Scientists have found very bright source of light which they call quasar and the are found to be supermassive black holes. So these black holes are so massive that they cannot be formed by a supernova. So how are these formed?
That's it, in a nutshell. However, there are some various ideas floating about. Here's a (long) list of some:
From this page:
- Collapse of massive gas clouds
- Merger of lots of stellar-mass black holes
- Growth of a stellar-mass black hole to astronomical (pun intended) proportions
- Core collapse of a cluster of stars
- Primordial black holes coalescing
- Accretion of primordial gas left over from the Big Bang
- The death of really, really massive stars (Note: This would only be the beginning of a supermassive black hole; much more accretion would have to take place. In fact, this can be said of many of the solutions presented.)
But the truth is (and I'll be blunt here) that scientists don't have as much evidence as they'd like for any of these ideas. There are lots of models (just see the ideas above) for the formation of these black holes based on observations of quasars, active galactic nuclei and normal galaxy centers, but it's difficult, if not impossible, to properly test them.

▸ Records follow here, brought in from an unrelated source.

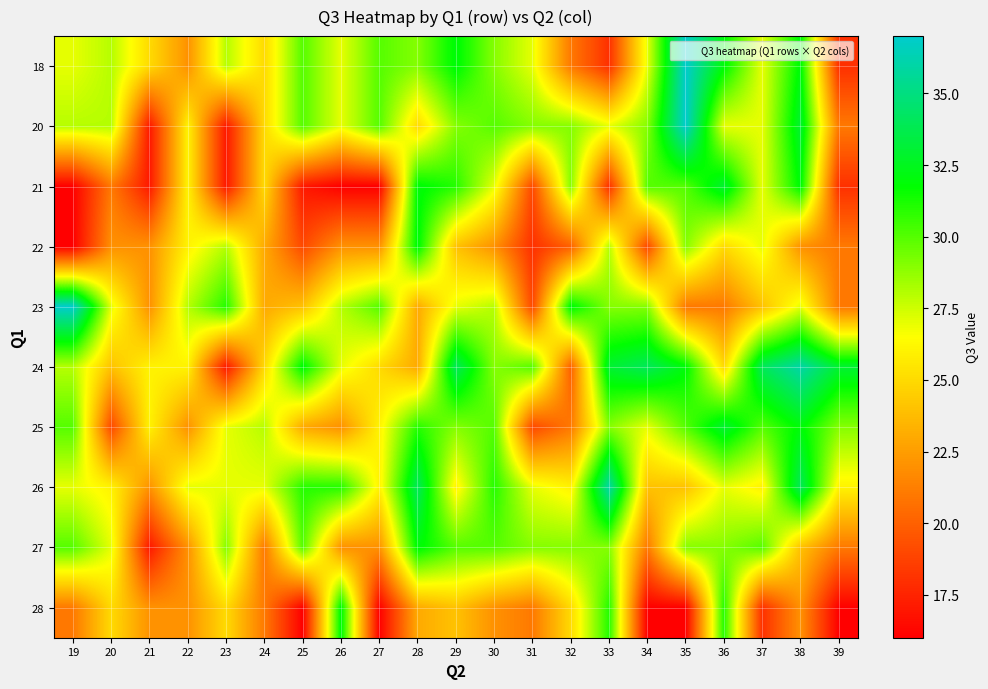

What is the greatest value displayed?

37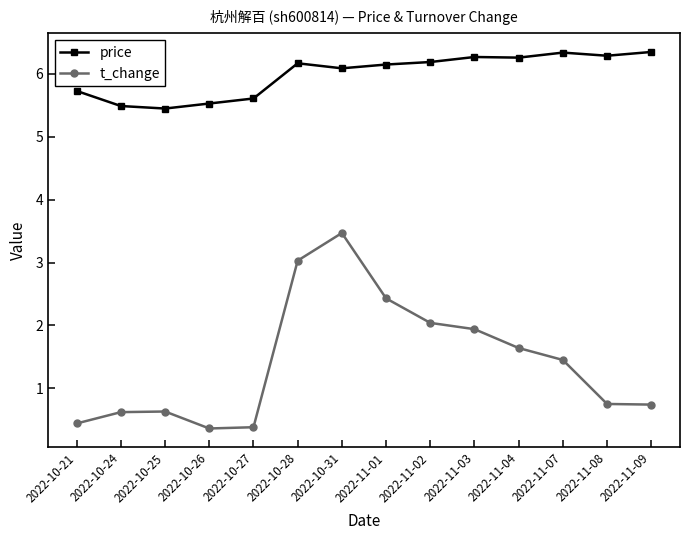

What position from the right is 2022-10-28?

9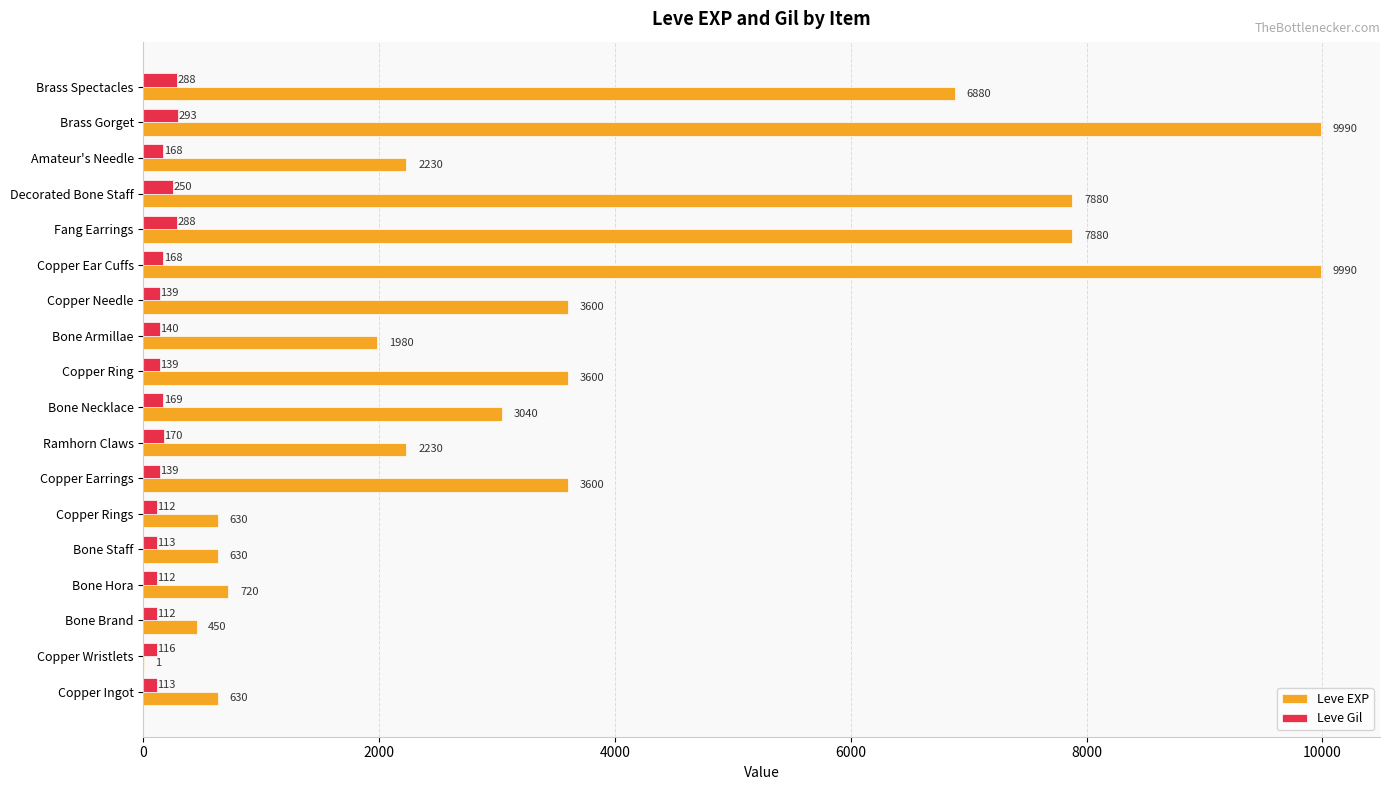

What is the approximate value of Leve EXP at Ramhorn Claws, to the nearest 50?

2250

Normal black holes form from the mass of a dying star, so for a black hole to have more mass than the star it got it mass from something must be up. To understand why black holes in Quazars are so large, we need to understand what a Quazar is. Black holes often consume nearby stars, and during consumption, the stardust orbits the black hole and accelerates to speeds close to the speed of light. Friction with other stardust particles cause immense heat and emission of electromagnetic radiation. The black hole gains more mass by consuming nearby stars until it becomes big enough to make a real quazar, the kind that can be seen.